**PROMPT**: Set the entries down once more, exactly as they are worded.

********************

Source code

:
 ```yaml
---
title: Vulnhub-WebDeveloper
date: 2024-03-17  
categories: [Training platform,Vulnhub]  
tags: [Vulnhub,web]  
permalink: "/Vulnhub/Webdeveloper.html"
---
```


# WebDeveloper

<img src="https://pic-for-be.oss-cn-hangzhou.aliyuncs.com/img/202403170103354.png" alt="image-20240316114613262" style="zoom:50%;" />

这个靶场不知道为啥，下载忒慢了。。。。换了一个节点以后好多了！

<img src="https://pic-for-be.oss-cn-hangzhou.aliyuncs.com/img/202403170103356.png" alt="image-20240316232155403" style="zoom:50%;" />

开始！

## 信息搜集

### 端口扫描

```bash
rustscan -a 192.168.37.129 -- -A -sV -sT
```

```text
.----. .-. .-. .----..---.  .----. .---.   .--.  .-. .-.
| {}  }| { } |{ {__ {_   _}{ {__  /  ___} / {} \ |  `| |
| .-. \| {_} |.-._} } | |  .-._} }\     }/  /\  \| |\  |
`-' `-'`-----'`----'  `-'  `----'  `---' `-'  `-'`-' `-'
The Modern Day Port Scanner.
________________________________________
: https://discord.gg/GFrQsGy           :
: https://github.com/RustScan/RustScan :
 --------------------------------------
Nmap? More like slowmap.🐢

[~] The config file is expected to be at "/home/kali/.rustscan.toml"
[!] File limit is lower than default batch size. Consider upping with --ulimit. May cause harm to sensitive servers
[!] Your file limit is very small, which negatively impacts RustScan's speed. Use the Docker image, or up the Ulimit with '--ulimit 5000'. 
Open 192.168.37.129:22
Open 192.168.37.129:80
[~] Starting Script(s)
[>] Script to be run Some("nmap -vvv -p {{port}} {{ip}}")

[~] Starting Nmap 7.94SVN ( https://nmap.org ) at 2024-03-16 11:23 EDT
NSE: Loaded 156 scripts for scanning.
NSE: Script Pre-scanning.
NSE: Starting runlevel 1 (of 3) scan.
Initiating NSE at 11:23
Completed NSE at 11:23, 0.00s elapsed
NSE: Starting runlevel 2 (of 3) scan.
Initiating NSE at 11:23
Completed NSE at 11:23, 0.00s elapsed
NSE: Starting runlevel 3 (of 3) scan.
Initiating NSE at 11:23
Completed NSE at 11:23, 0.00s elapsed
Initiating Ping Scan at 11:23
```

********************

**REPLY TO THE EXERCISE**:
Source code

:
 ```yaml
---
title: Vulnhub-WebDeveloper
date: 2024-03-17  
categories: [Training platform,Vulnhub]  
tags: [Vulnhub,web]  
permalink: "/Vulnhub/Webdeveloper.html"
---
```


# WebDeveloper

<img src="https://pic-for-be.oss-cn-hangzhou.aliyuncs.com/img/202403170103354.png" alt="image-20240316114613262" style="zoom:50%;" />

这个靶场不知道为啥，下载忒慢了。。。。换了一个节点以后好多了！

<img src="https://pic-for-be.oss-cn-hangzhou.aliyuncs.com/img/202403170103356.png" alt="image-20240316232155403" style="zoom:50%;" />

开始！

## 信息搜集

### 端口扫描

```bash
rustscan -a 192.168.37.129 -- -A -sV -sT
```

```text
.----. .-. .-. .----..---.  .----. .---.   .--.  .-. .-.
| {}  }| { } |{ {__ {_   _}{ {__  /  ___} / {} \ |  `| |
| .-. \| {_} |.-._} } | |  .-._} }\     }/  /\  \| |\  |
`-' `-'`-----'`----'  `-'  `----'  `---' `-'  `-'`-' `-'
The Modern Day Port Scanner.
________________________________________
: https://discord.gg/GFrQsGy           :
: https://github.com/RustScan/RustScan :
 --------------------------------------
Nmap? More like slowmap.🐢

[~] The config file is expected to be at "/home/kali/.rustscan.toml"
[!] File limit is lower than default batch size. Consider upping with --ulimit. May cause harm to sensitive servers
[!] Your file limit is very small, which negatively impacts RustScan's speed. Use the Docker image, or up the Ulimit with '--ulimit 5000'. 
Open 192.168.37.129:22
Open 192.168.37.129:80
[~] Starting Script(s)
[>] Script to be run Some("nmap -vvv -p {{port}} {{ip}}")

[~] Starting Nmap 7.94SVN ( https://nmap.org ) at 2024-03-16 11:23 EDT
NSE: Loaded 156 scripts for scanning.
NSE: Script Pre-scanning.
NSE: Starting runlevel 1 (of 3) scan.
Initiating NSE at 11:23
Completed NSE at 11:23, 0.00s elapsed
NSE: Starting runlevel 2 (of 3) scan.
Initiating NSE at 11:23
Completed NSE at 11:23, 0.00s elapsed
NSE: Starting runlevel 3 (of 3) scan.
Initiating NSE at 11:23
Completed NSE at 11:23, 0.00s elapsed
Initiating Ping Scan at 11:23
```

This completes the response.